Hi, I'm supposed to solve the following question using proof by induction, and am very confused with it. It would be greatly appreciated if someone could help me solve this problem:

Let an = 2 and an+1[tex]\frac{4a_n -3}{a_n}[/tex] for n >=1. Show that 1[tex]\leq a_n \leq a_(n+1)\leq3[/tex] for all n [tex]\geq1[/tex]
please note that _ = subscript


I am very confused with this problem, and would appreciate any help.


Thanks!

I have myself solved something simular not so long a ago I think it suppose to say

Let [tex]a_n = 2[/tex]

Let [tex]a_{n+1} = \frac{4 {a_n}-3}{a_n}[/tex] for [tex]n \geq 1[/tex]

and then

"Show that 1[tex]\leq {a_n} \leq {a_{n+1}}\leq 3[/tex] for all [tex] n \geq 1[/tex]"

I could be wrong but this setup makes me think about a socalled recurrence relation..
But you are right it looks like something is missing.
 
Last edited:
  • #4
Have you tried anything yet?

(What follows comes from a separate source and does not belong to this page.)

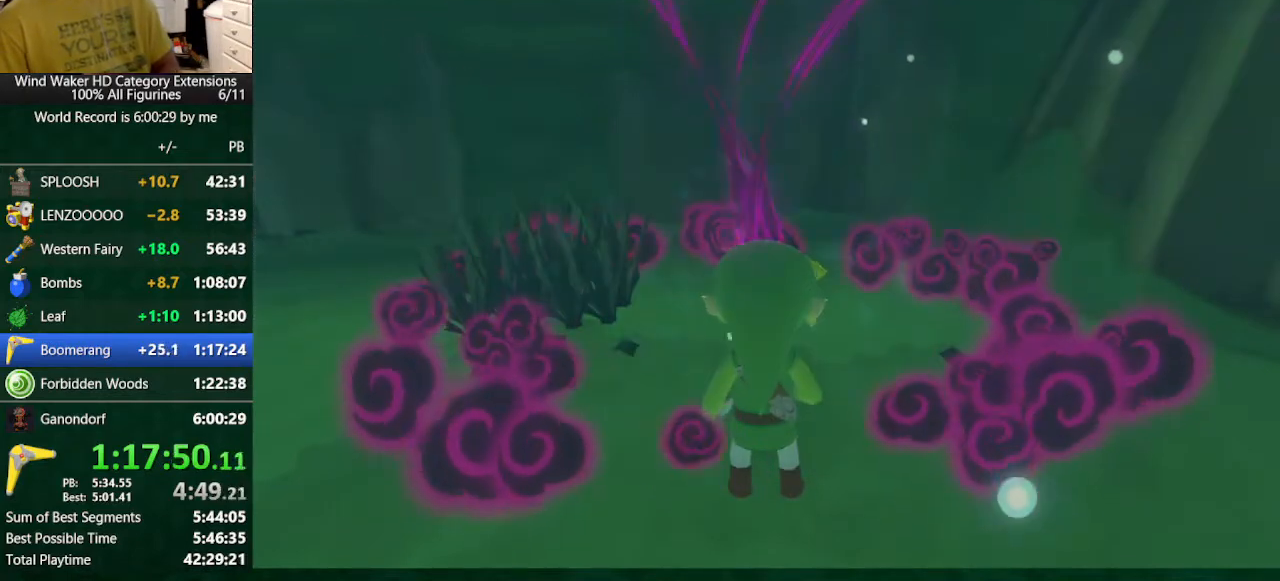
Gameplay with a controller (Nintendo layout); each line is a JSON object with the inputs held at the frame after it. "events" lists button and stick changes between this image and that frame as [ms after this image, input, new state], when the widget could be followed in between. Not read: L3 R3 TOUCHPAD.
{"buttons": [], "left_stick": "center", "right_stick": "center", "events": [[233, "B", "down"], [267, "B", "up"], [367, "B", "down"], [433, "B", "up"]]}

Induction has some very clear steps. First, show it is true for n=1. Then assume n=k is true and see what happens with k+1.
 

Related to Proof involving linear algebra

1. What is linear algebra?

Linear algebra is a branch of mathematics that deals with the study of linear equations and their representations in vector spaces. It involves operations such as addition, subtraction, multiplication, and division of vectors and matrices.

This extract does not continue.